Exercise brief
Count the lines below that contain the word "tabler" and give only the number.

Data to use

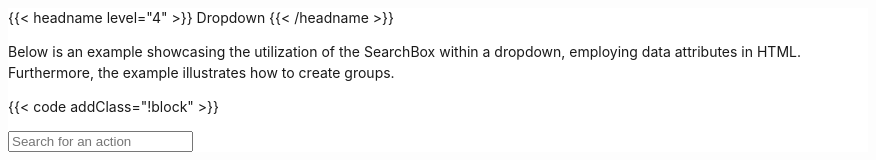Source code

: 
{{< headname level="4" >}} Dropdown {{< /headname >}}

Below is an example showcasing the utilization of the SearchBox within a dropdown, employing data attributes in HTML. Furthermore, the example illustrates how to create groups.

{{< code addClass="!block" >}}

<div class="max-w-sm">
  <div class="relative"
    data-combo-box='{
      "groupingType": "default",
      "preventSelection": true,
      "isOpenOnFocus": true,
      "groupingTitleTemplate": "<div class=\"block text-xs text-base-content/50 m-3 mb-1\"></div>"
    }' >
    <div class="relative">
      <input class="input ps-8" type="text" placeholder="Search for an action" role="combobox" aria-expanded="false" value="" data-combo-box-input="" />
      <span class="icon-[tabler--search] text-base-content absolute start-3 top-1/2 size-4 shrink-0 -translate-y-1/2" ></span>
    </div>
    <div class="bg-base-100 rounded-box p-2 shadow-base-300/20 shadow-lg" style="display: none" data-combo-box-output="" >
      <div data-combo-box-output-items-wrapper="" class="space-y-0.5">
        <!-- Group: Recent Actions -->
        <div data-combo-box-output-item='{"group": {"name": "recent", "title": "Recent Actions"}}' tabindex="0">
          <a class="dropdown-item combo-box-selected:dropdown-active" href="#">
            <span class="icon-[tabler--writing] text-base-content/80 size-5 shrink-0"></span>
            <span class="text-base-content" data-combo-box-search-text="Write a document" data-combo-box-value="" >
              Write a document
            </span>
            <span class="text-base-content/50 ms-auto hidden text-xs sm:inline" data-combo-box-search-text="Google Docs" data-combo-box-value="" >
              Google Docs
            </span>
          </a>
        </div>
        <div data-combo-box-output-item='{"group": {"name": "recent", "title": "Recent Actions"}}' tabindex="1">
          <a class="dropdown-item combo-box-selected:dropdown-active" href="#">
            <span class="icon-[tabler--calendar] text-base-content/80 size-5 shrink-0"></span>
            <span class="text-base-content" data-combo-box-search-text="Schedule a meeting" data-combo-box-value="" >
              Schedule a meeting
            </span>
            <span class="text-base-content/50 ms-auto hidden text-xs sm:inline" data-combo-box-search-text="Google Calendar" data-combo-box-value="" >
              Google Calendar
            </span>
          </a>
        </div>
        <div data-combo-box-output-item='{"group": {"name": "recent", "title": "Recent Actions"}}' tabindex="2">
          <a class="dropdown-item combo-box-selected:dropdown-active" href="#">
            <span class="icon-[tabler--presentation] text-base-content/80 size-5 shrink-0"></span>
            <span class="text-base-content" data-combo-box-search-text="Create a presentation" data-combo-box-value="" >
              Create a presentation
            </span>
            <span class="text-base-content/50 ms-auto hidden text-xs sm:inline" data-combo-box-search-text="Microsoft PowerPoint" data-combo-box-value="" >
              PowerPoint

Answer below
4